- [Provided text]:

+---+

Based on the work of [9], several invariant sets have been implemented for the interpolation functions available in MapStress, and linear interpolation is performed for these invariant sets instead of the single tensorial values. These interpolated invariants allow you to recover the eigenvalues based on a closed form solution of the cubic function and together with the eigenvectors determined through linear interpolation of the originating tensors, the resulting tensor can be recovered.
Due to the boundaries of the recovery function, which is based on the arccosine defined between -1.0 ≤ x ≤ 1.0, this might lead to unexpected behavior with the current implementation.
INV-K refers to an orthogonal invariant set based the tensor trace, the Frobenius norm of the tensor's deviatoric (fractional anisotropy of the tensor), and the mode of the deviatoric.
INV-R refers to an orthogonal invariant set based the tensor norm, the relative anisotropy of the tensor, and the mode of the deviatoric as in INV-K.
INV-N is a non-orthogonal invariant set based on the tensor trace, the fractional anisotropy, and the tensor mode.
INV-U is a uniform invariant set based on the tensor trace, the scaled relative anisotropy of the tensor, and the scaled angular mode AM.
These invariant sets have been proposed in [9] for positive definite tensors gained in DT-MRI measurements. Generally, stress tensors are not positive definite. The Cauchy stress tensor invariant set INV-C is therefore added to the interpolation options, even though this might not solve the issue regarding the arccos in the recovery function.

+---+

- [Given task A]:
In the text on tensor invariant sets, which invariant set is added to the interpolation options for stress tensors?

+---+

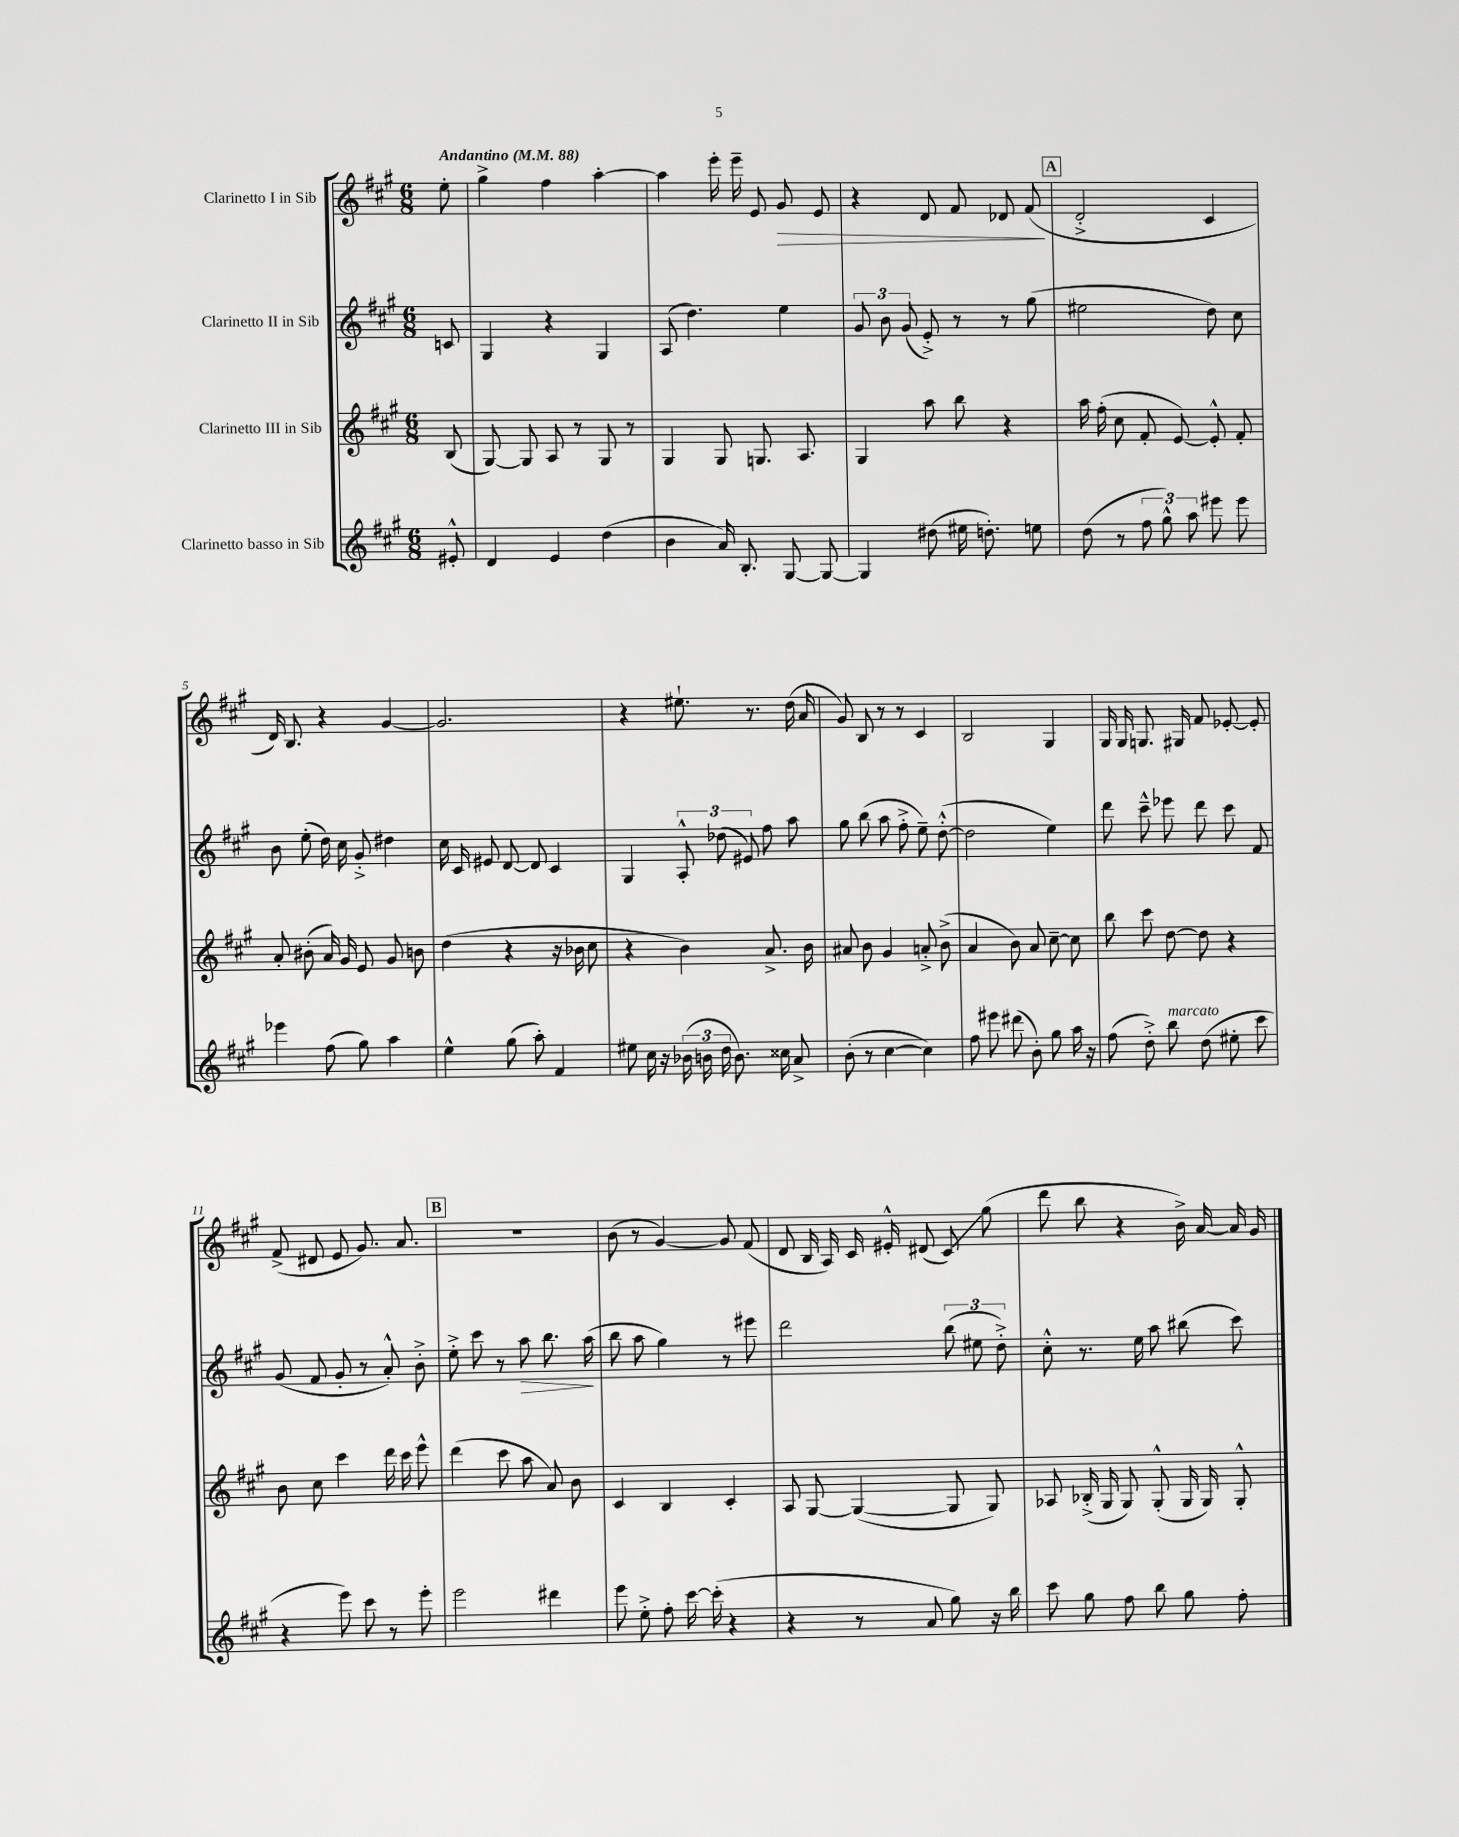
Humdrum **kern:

**kern	**kern	**kern	**kern
*staff4	*staff3	*staff2	*staff1
*clefG2	*clefG2	*clefG2	*clefG2
*k[f#c#g#]	*k[f#c#g#]	*k[f#c#g#]	*k[f#c#g#]
*M6/8	*M6/8	*M6/8	*M6/8
*MM88	*MM88	*MM88	*MM88
8e#'^^	(8B	8c	8ee'
=	=	=	=
4d	[8G#)	4G#	4gg#^
.	8G#]	.	.
4e	8A	4r	4ff#
.	8r	.	.
(4dd	8G#	4G#	[4aa'
.	8r	.	.
=	=	=	=
4b	4G#	(8A	4aa]
.	.	4.dd)	.
16a)	8G#	.	16eee'
8.B'	.	.	16eee~
.	8.G	.	8e
[8G#	.	4ee	8g#
.	8.A	.	.
8G#_	.	.	8e
=	=	=	=
4G#]	4G#	12g#	4r
.	.	12b	.
.	.	(12g#	.
(8dd#	8aa	8e'^)	8d
16ee#	8bb	8r	8f#
8.dd')	.	.	.
.	4r	8r	8d-
8ee	.	(8gg#	(8f#
=	=	=	=
(8dd	16aa	2ee#	2d'^
.	(16ff#'	.	.
8r	8cc#	.	.
12ff#	8f#'	.	.
12gg#^^)	.	.	.
.	[8e)	.	.
12aa	.	.	.
8eee#	8e'^^]	8dd)	4c#
8eee#	8f#'	8cc#	.
=	=	=	=
4eee-	8a'	8b	16d)
.	.	.	8.B
.	(8b#'	(8ee'	.
(8ff#	16a)	16dd)	4r
.	16g#	16cc#	.
8gg#)	8e	8g#'^	.
4aa	8g#	4dd#	[4g#
.	8b	.	.
=	=	=	=
4ee^^	(4dd	16cc#	2.g#]
.	.	16c#	.
.	.	8e#	.
(8gg#	4r	[8d	.
8aa')	.	8d]	.
4f#	16r	4c#	.
.	16b-	.	.
.	8cc#	.	.
=	=	=	=
8ee#	4r	4G#	4r
16cc#	.	.	.
16r	.	.	.
(24b-	4b)	12A'^^	8.ee#`
24b	.	.	.
24dd	.	(12dd-	.
8.b)	.	.	.
.	.	12e#)	.
.	.	.	8.r
.	8.a^	8ff#	.
16cc##	.	.	.
8a^	.	8aa	(16dd
.	16b	.	16a
=	=	=	=
(8b'	8a#	8gg#	8g#)
8r	8b	(8bb	8B
[4cc#	4g#	8aa	8r
.	.	8ff#'^	8r
4cc#])	8a'^	8ee~)	4c#
.	(8b^	([8dd'^^	.
=	=	=	=
8ff#	4a	2dd]	2B
8eee#	.	.	.
(8ddd#	8b)	.	.
8b')	8a	.	.
8gg#	[8cc#~	4ee)	4G#
16aa	8cc#]	.	.
16r	.	.	.
=	=	=	=
(8ff#	8bb	8ddd	16G#
.	.	.	16G#
8dd'^)	8ccc#	8ccc#~^^	8.G
8bb	[8dd	8eee-	.
.	.	.	16G#
(8dd	8dd]	8ddd	8f#
8ee#'	4r	8ccc#	[8e-'
8ccc#	.	8f#	8e-']
=	=	=	=
4r	8b	(8g#	(8f#^
.	8cc#	8f#	8d#
8eee)	4ccc#	8g#'	8e
8ccc#	.	8r	8.g#)
8r	16ddd	8a'^^)	.
.	16ccc#	.	8.a
8eee'	8eee^^	8b'^	.
=	=	=	=
2eee	(4ddd	8ee'^	2.r
.	.	8ccc#	.
.	8ccc#	8r	.
.	8aa	8aa	.
4ddd#	8a)	8.bb	.
.	8b	.	.
.	.	(16aa	.
=	=	=	=
8eee	4c#	8bb	(8b
8ee'^	.	8aa	8r
8ff#'	4B	4gg#)	[4g#)
[16ccc#	.	.	.
(16ccc#']	.	.	.
4r	4c#'	8r	8g#]
.	.	8eee#	(8f#
=	=	=	=
4r	8A	2ddd	8d
.	[8G#	.	16B
.	.	.	16A)
8r	(4G#_	.	16c#
.	.	.	16e#'^^
8a	.	.	(8d#
8gg#)	8G#]	(12bb	8c#)
.	.	12ee#	.
16r	8G#)	.	(8gg#
.	.	12dd'^)	.
16bb	.	.	.
=	=	=	=
8ccc#	8A-	8cc#'^^	8ddd
8gg#	(16B-'^	8.r	8bb
.	16G#	.	.
8ff#	8G#)	.	4r
.	.	16ee	.
8bb	(8G#'^^	8aa	.
8gg#	16G#	(8bb#	16b^)
.	16G#)	.	[16a
8ff#'	8G#'^^	8ccc#)	16a]
.	.	.	16g#
==	==	==	==
*-	*-	*-	*-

+---+

- [Given task B]:
Recast every line of the Humdrum **kern listing as a Markdown table with the columns Number and Record line, one row per line and blank lines left out. Leave the picture out of your answer.

- [Written response A]:
The Cauchy stress tensor invariant set INV-C.

- [Written response B]:
| Number | Record line |
|---|---|
| 1 | Humdrum **kern: |
| 2 | **kern	**kern	**kern	**kern |
| 3 | *staff4	*staff3	*staff2	*staff1 |
| 4 | *clefG2	*clefG2	*clefG2	*clefG2 |
| 5 | *k[f#c#g#]	*k[f#c#g#]	*k[f#c#g#]	*k[f#c#g#] |
| 6 | *M6/8	*M6/8	*M6/8	*M6/8 |
| 7 | *MM88	*MM88	*MM88	*MM88 |
| 8 | 8e#'^^	(8B	8c	8ee' |
| 9 | =	=	=	= |
| 10 | 4d	[8G#)	4G#	4gg#^ |
| 11 | .	8G#]	.	. |
| 12 | 4e	8A	4r	4ff# |
| 13 | .	8r	.	. |
| 14 | (4dd	8G#	4G#	[4aa' |
| 15 | .	8r	.	. |
| 16 | =	=	=	= |
| 17 | 4b	4G#	(8A	4aa] |
| 18 | .	.	4.dd)	. |
| 19 | 16a)	8G#	.	16eee' |
| 20 | 8.B'	.	.	16eee~ |
| 21 | .	8.G	.	8e |
| 22 | [8G#	.	4ee	8g# |
| 23 | .	8.A	.	. |
| 24 | 8G#_	.	.	8e |
| 25 | =	=	=	= |
| 26 | 4G#]	4G#	12g#	4r |
| 27 | .	.	12b	. |
| 28 | .	.	(12g#	. |
| 29 | (8dd#	8aa	8e'^)	8d |
| 30 | 16ee#	8bb	8r	8f# |
| 31 | 8.dd')	.	.	. |
| 32 | .	4r	8r	8d- |
| 33 | 8ee	.	(8gg#	(8f# |
| 34 | =	=	=	= |
| 35 | (8dd	16aa	2ee#	2d'^ |
| 36 | .	(16ff#'	.	. |
| 37 | 8r	8cc#	.	. |
| 38 | 12ff#	8f#'	.	. |
| 39 | 12gg#^^)	.	.	. |
| 40 | .	[8e)	.	. |
| 41 | 12aa	.	.	. |
| 42 | 8eee#	8e'^^]	8dd)	4c# |
| 43 | 8eee#	8f#'	8cc#	. |
| 44 | =	=	=	= |
| 45 | 4eee-	8a'	8b	16d) |
| 46 | .	.	.	8.B |
| 47 | .	(8b#'	(8ee'	. |
| 48 | (8ff#	16a)	16dd)	4r |
| 49 | .	16g#	16cc#	. |
| 50 | 8gg#)	8e	8g#'^	. |
| 51 | 4aa	8g#	4dd#	[4g# |
| 52 | .	8b	.	. |
| 53 | =	=	=	= |
| 54 | 4ee^^	(4dd	16cc#	2.g#] |
| 55 | .	.	16c#	. |
| 56 | .	.	8e#	. |
| 57 | (8gg#	4r	[8d	. |
| 58 | 8aa')	.	8d]	. |
| 59 | 4f#	16r	4c#	. |
| 60 | .	16b-	.	. |
| 61 | .	8cc#	.	. |
| 62 | =	=	=	= |
| 63 | 8ee#	4r	4G#	4r |
| 64 | 16cc#	.	.	. |
| 65 | 16r	.	.	. |
| 66 | (24b-	4b)	12A'^^	8.ee#` |
| 67 | 24b	.	.	. |
| 68 | 24dd	.	(12dd-	. |
| 69 | 8.b)	.	.	. |
| 70 | .	.	12e#)	. |
| 71 | .	.	.	8.r |
| 72 | .	8.a^	8ff#	. |
| 73 | 16cc##	.	.	. |
| 74 | 8a^	.	8aa	(16dd |
| 75 | .	16b	.	16a |
| 76 | =	=	=	= |
| 77 | (8b'	8a#	8gg#	8g#) |
| 78 | 8r	8b	(8bb	8B |
| 79 | [4cc#	4g#	8aa	8r |
| 80 | .	.	8ff#'^	8r |
| 81 | 4cc#])	8a'^	8ee~)	4c# |
| 82 | .	(8b^	([8dd'^^	. |
| 83 | =	=	=	= |
| 84 | 8ff#	4a	2dd]	2B |
| 85 | 8eee#	.	.	. |
| 86 | (8ddd#	8b)	.	. |
| 87 | 8b')	8a	.	. |
| 88 | 8gg#	[8cc#~	4ee)	4G# |
| 89 | 16aa	8cc#]	.	. |
| 90 | 16r	.	.	. |
| 91 | =	=	=	= |
| 92 | (8ff#	8bb	8ddd	16G# |
| 93 | .	.	.	16G# |
| 94 | 8dd'^)	8ccc#	8ccc#~^^	8.G |
| 95 | 8bb	[8dd	8eee-	. |
| 96 | .	.	.	16G# |
| 97 | (8dd	8dd]	8ddd	8f# |
| 98 | 8ee#'	4r	8ccc#	[8e-' |
| 99 | 8ccc#	.	8f#	8e-'] |
| 100 | =	=	=	= |
| 101 | 4r	8b	(8g#	(8f#^ |
| 102 | .	8cc#	8f#	8d# |
| 103 | 8eee)	4ccc#	8g#'	8e |
| 104 | 8ccc#	.	8r	8.g#) |
| 105 | 8r	16ddd	8a'^^)	. |
| 106 | .	16ccc#	.	8.a |
| 107 | 8eee'	8eee^^	8b'^	. |
| 108 | =	=	=	= |
| 109 | 2eee	(4ddd	8ee'^	2.r |
| 110 | .	.	8ccc#	. |
| 111 | .	8ccc#	8r	. |
| 112 | .	8aa	8aa	. |
| 113 | 4ddd#	8a)	8.bb	. |
| 114 | .	8b	.	. |
| 115 | .	.	(16aa	. |
| 116 | =	=	=	= |
| 117 | 8eee	4c#	8bb	(8b |
| 118 | 8ee'^	.	8aa	8r |
| 119 | 8ff#'	4B	4gg#)	[4g#) |
| 120 | [16ccc#	.	.	. |
| 121 | (16ccc#']	.	.	. |
| 122 | 4r	4c#'	8r	8g#] |
| 123 | .	.	8eee#	(8f# |
| 124 | =	=	=	= |
| 125 | 4r	8A	2ddd	8d |
| 126 | .	[8G#	.	16B |
| 127 | .	.	.	16A) |
| 128 | 8r	(4G#_	.	16c# |
| 129 | .	.	.	16e#'^^ |
| 130 | 8a	.	.	(8d# |
| 131 | 8gg#)	8G#]	(12bb	8c#) |
| 132 | .	.	12ee#	. |
| 133 | 16r	8G#)	.	(8gg# |
| 134 | .	.	12dd'^)	. |
| 135 | 16bb	.	.	. |
| 136 | =	=	=	= |
| 137 | 8ccc#	8A-	8cc#'^^	8ddd |
| 138 | 8gg#	(16B-'^	8.r	8bb |
| 139 | .	16G#	.	. |
| 140 | 8ff#	8G#)	.	4r |
| 141 | .	.	16ee	. |
| 142 | 8bb	(8G#'^^	8aa	. |
| 143 | 8gg#	16G#	(8bb#	16b^) |
| 144 | .	16G#)	.	[16a |
| 145 | 8ff#'	8G#'^^	8ccc#)	16a] |
| 146 | .	.	.	16g# |
| 147 | ==	==	==	== |
| 148 | *-	*-	*-	*- |